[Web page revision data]

· · ·

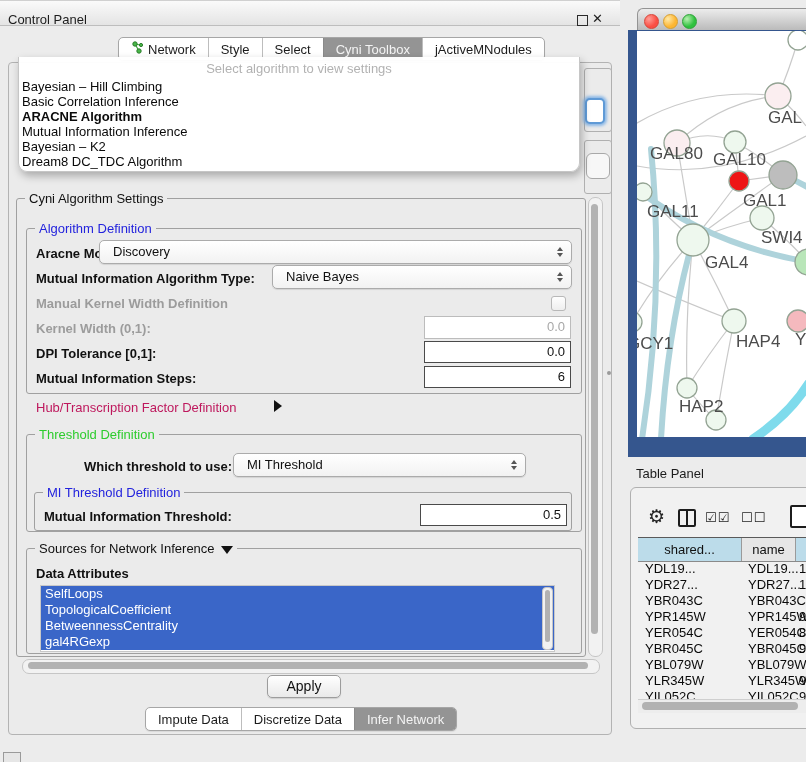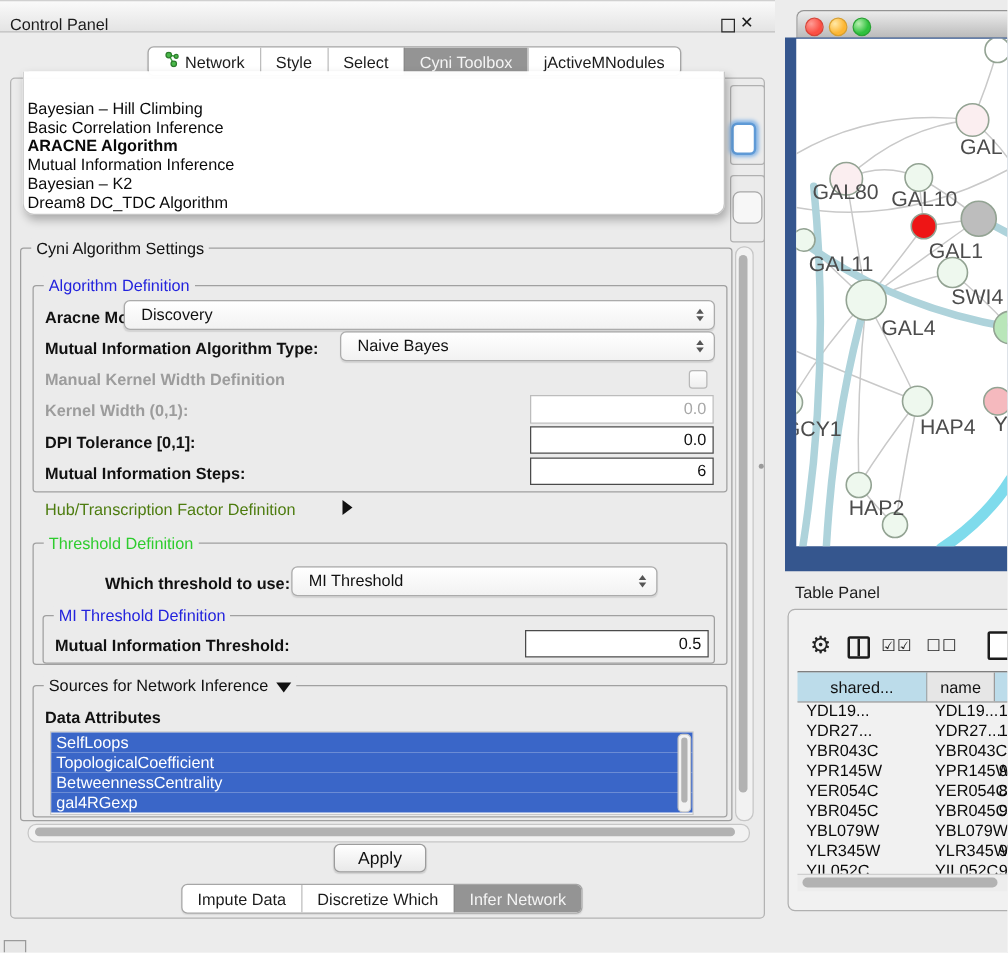"Select algorithm to view settings" div.ov-placeholder { html: none -> <div>Select algorithm to view settings</div> }
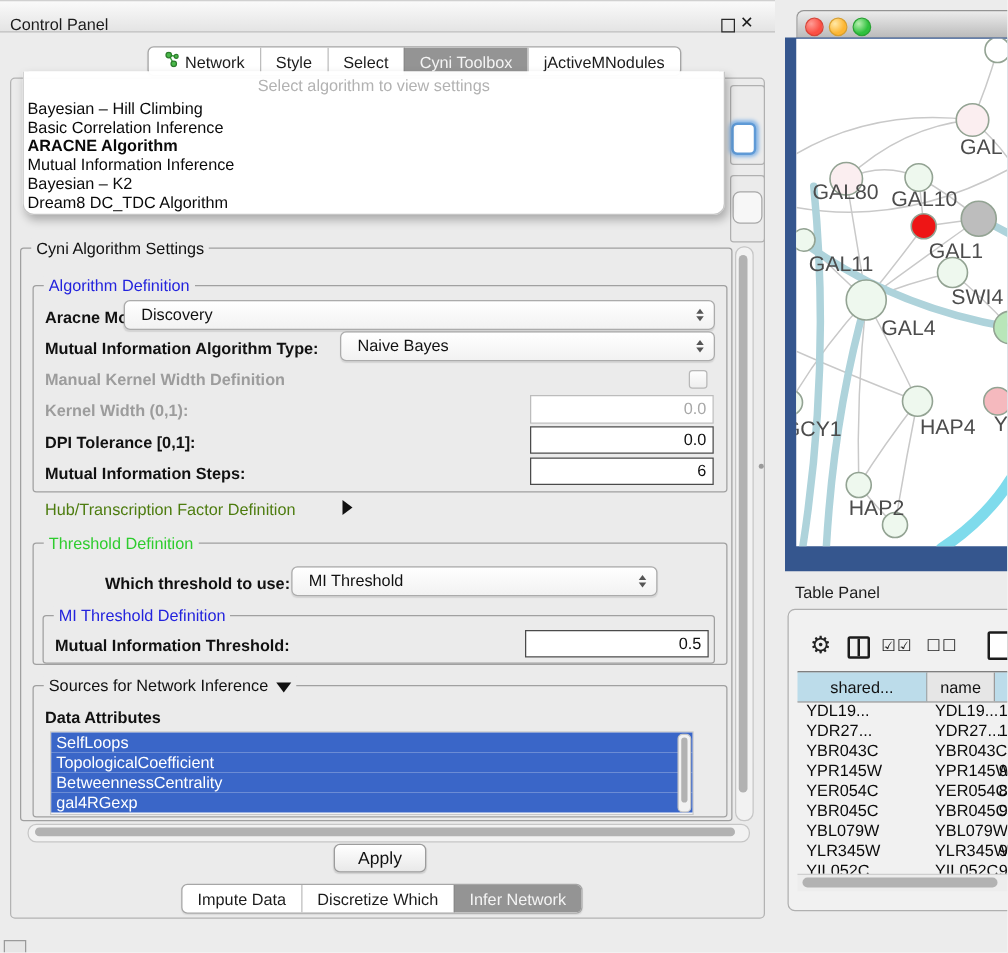"Hub/Transcription Factor Definition" div.abs { color: #4d7c0f -> #be185d }
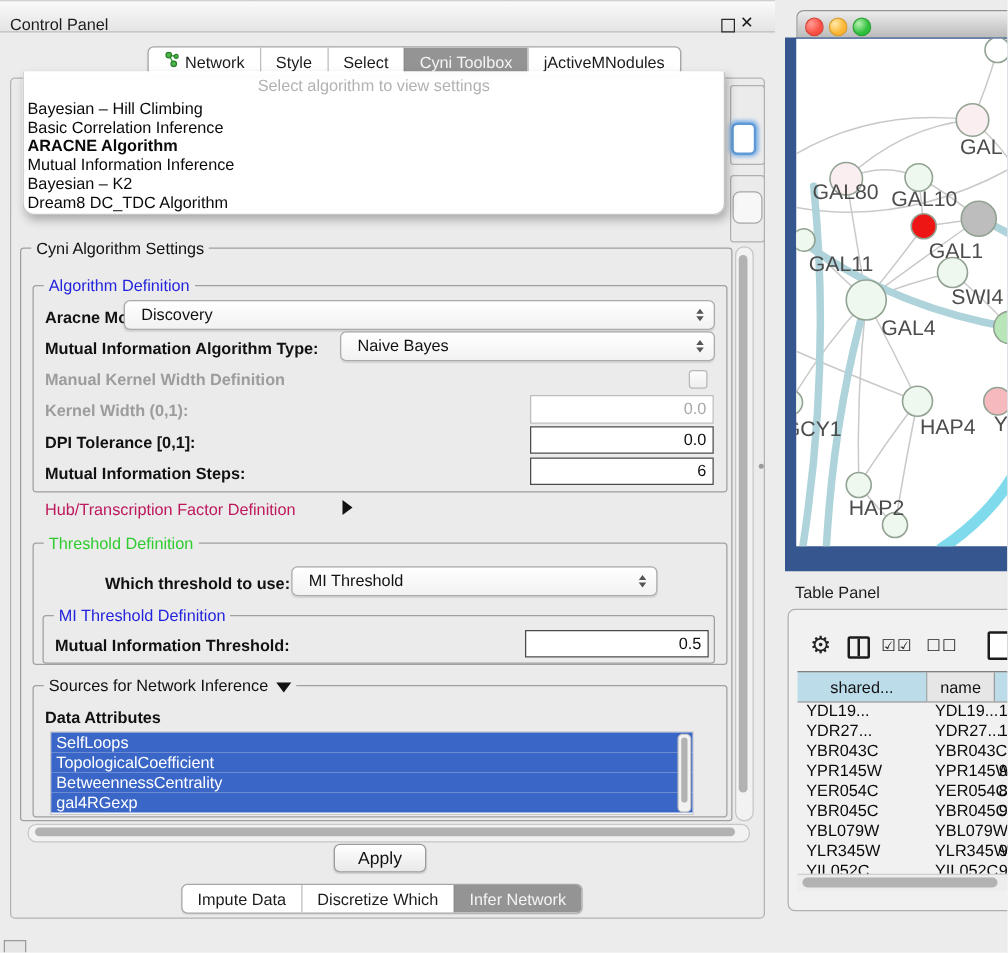"Discretize Which" span { text: Which -> Data }
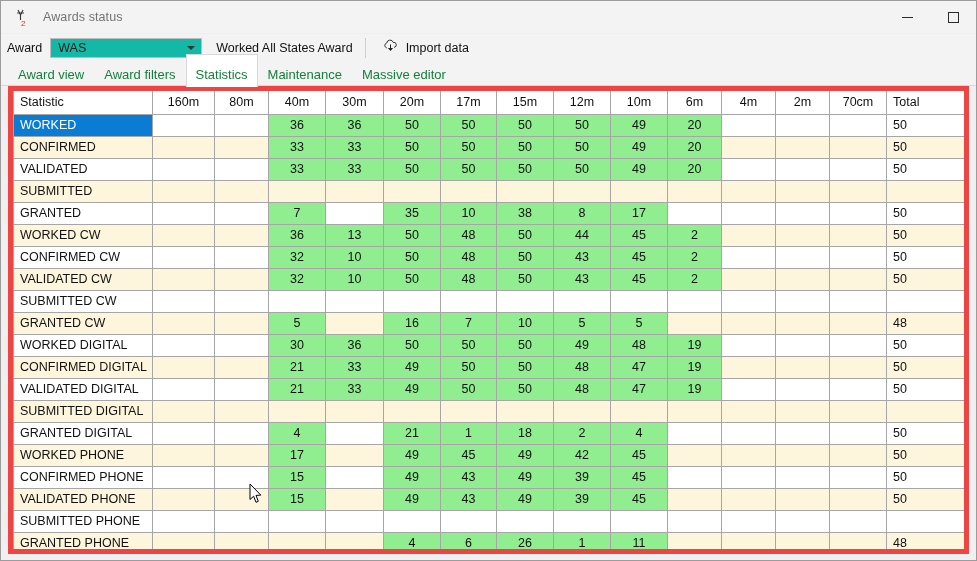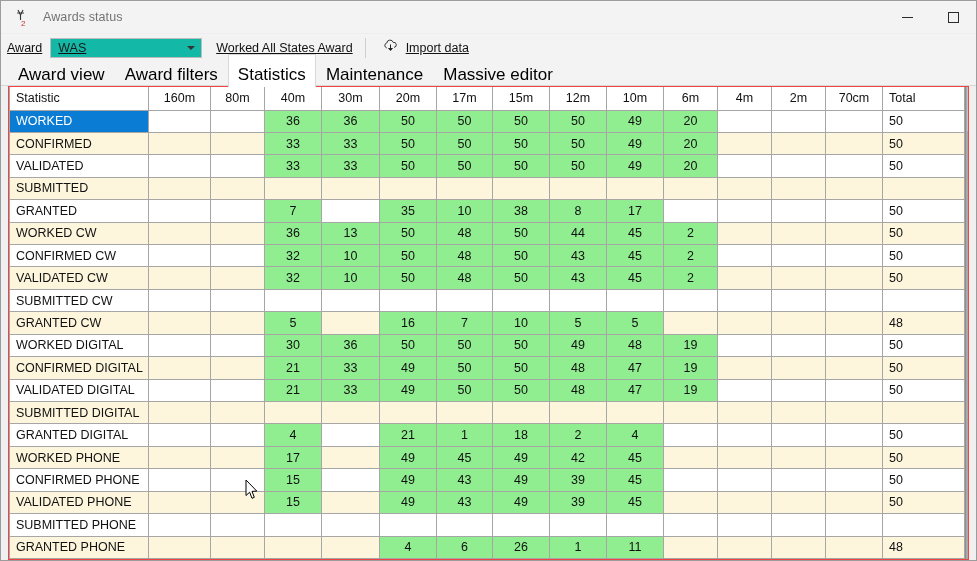"Award" .toolbar { text-decoration: underline -> none }
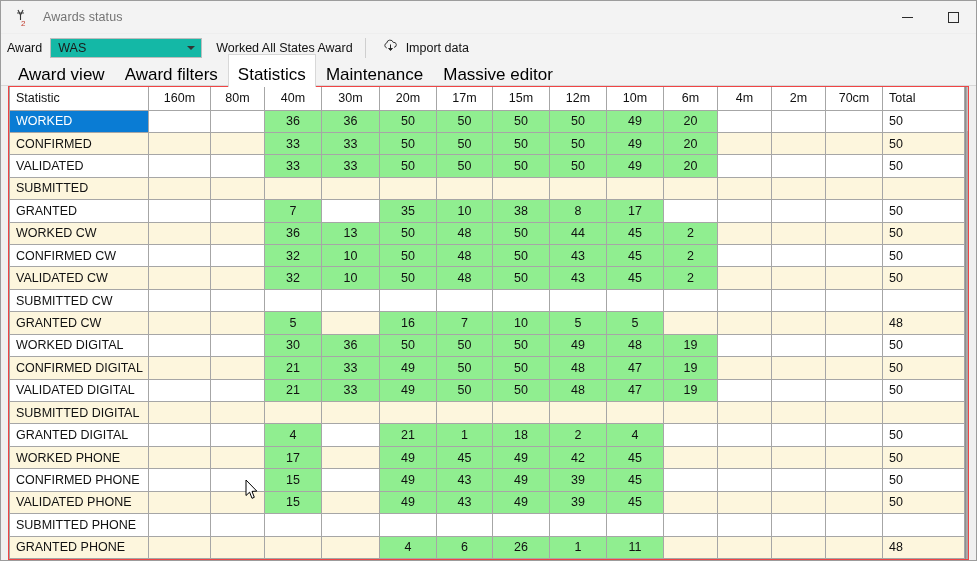"Award view" .tab { color: #000000 -> #15803d; font-size: 17px -> 13px }
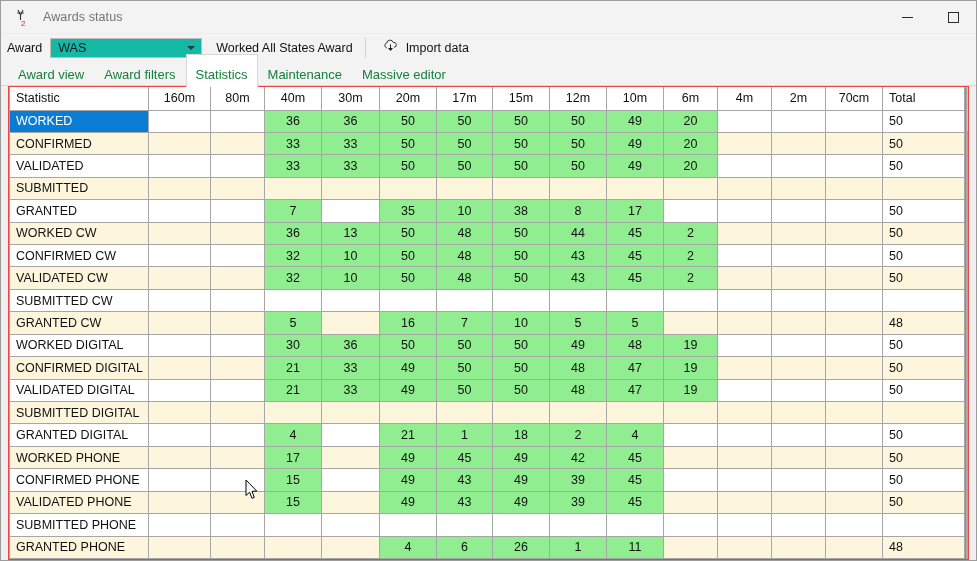"Statistic" .gridwrap { border: 1px solid #ef4444 -> 5px solid #ef4444; margin: 0 7px 0 7px -> 0 7px 6px 7px }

· · ·

WORK INSTRUCTION:
Repeat every record above exactly, except the pictures.

FINAL ANSWER:
"Select algorithm to view settings" div.ov-placeholder { html: none -> <div>Select algorithm to view settings</div> }
"Hub/Transcription Factor Definition" div.abs { color: #4d7c0f -> #be185d }
"Discretize Which" span { text: Which -> Data }
"Award" .toolbar { text-decoration: underline -> none }
"Award view" .tab { color: #000000 -> #15803d; font-size: 17px -> 13px }
"Statistic" .gridwrap { border: 1px solid #ef4444 -> 5px solid #ef4444; margin: 0 7px 0 7px -> 0 7px 6px 7px }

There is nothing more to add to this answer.